The Council did not accept that the adjudication decision reflected the true state of the parties’ account and intended to dispute the true value of the works carried out by Griffiths in a subsequent cross-claim.
While the Council accepted that Griffiths was entitled to summary enforcement of the adjudicator’s decision by the courts, it sought a stay of execution of that enforcement pending the outcome of the true value dispute on the grounds that:
(i) Griffiths was insolvent; and
(ii) The guarantee offered by its parent company for the disputed sum was inadequate to safeguard the Council’s position because the parent company was not trading.
The legal position
It has long been established that:
- Insolvent companies retain their entitlement to adjudicate;
- An adjudicator’s decision is intended to be enforced summarily on the basis that a successful party in adjudication should not generally be "kept out of its money" – this goes to the heart of the adjudication process;
- The court may exercise its discretion to stay the execution of a summarily enforced adjudicator’s decision only in “special circumstances”.

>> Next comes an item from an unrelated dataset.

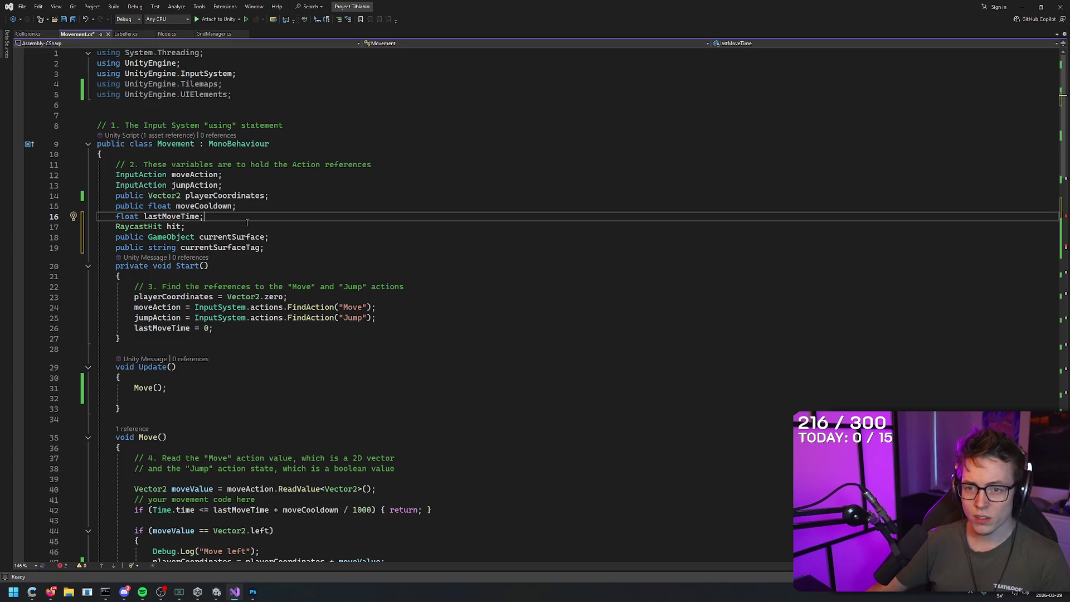
key("ctrl+z")
key("ctrl+z")
key("ctrl+s")
- Bring the AI answer's raycast code back in front of Visual Studio
left_click(317, 251)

The courts have previously accepted that the potential inability of an insolvent company to repay the sum being enforced may constitute special circumstances, although those circumstances may be countered by the offering by the insolvent company of adequate security (in the form of a third-party bond or guarantee) for the sum in dispute. What form that bond or guarantee is required to take has been the subject of much debate in the courts.
Parent company guarantee
Here, Griffiths offered security in the form of a guarantee from its parent company; a holding company that was not trading but retained a positive net asset position (of £1.5bn) due to the value of investments in its around 200 subsidiaries.
Due to the holding company’s current liabilities, the Council argued that the holding company may be unable to repay the judgment sum being enforced if it was called upon to do so.
The court disagreed, noting the non-trading status of the holding company was immaterial. In doing so, it referred to the healthy financial position of the holding company and, further, the overall parent company, concluding that there were no proper grounds to stay execution of the enforced adjudicator’s decision simply on that basis.
Accordingly, the court granted summary enforcement of the adjudicator’s decision in favour of the insolvent company and declined the Council’s application to stay the execution of that judgment.
Why is this decision meaningful?
The court’s continued reluctance to stay the enforcement of adjudication decisions is perhaps unsurprising in this case given recent authority on the topic and speaks to the fundamentals of the statutory procedure as a "pay first, argue later" mechanism. It also reinforces the court’s reluctance to interfere with contractual arrangements between two well-advised commercial parties.
This decision will however be of interest to any organisation engaged in an adjudicated dispute with an insolvent entity, or where they themselves are involved in an insolvency procedure and provides useful guidance regarding the grounds for staying the execution of enforcement of an adjudicator’s decision in those circumstances.
It also emphasises the risks associated with parent company guarantees. A company does not necessarily need to be trading to show its ability to stand behind a guarantee – so long as its assets are sufficient. However, parties should question the value of such a guarantee where the assets are unliquidated as it would take time to turn such assets into cash with which to pay out any claim.
Olivia Jenkins is senior associate and Isobel Moorhouse associate at law firm Trowers & Hamlins.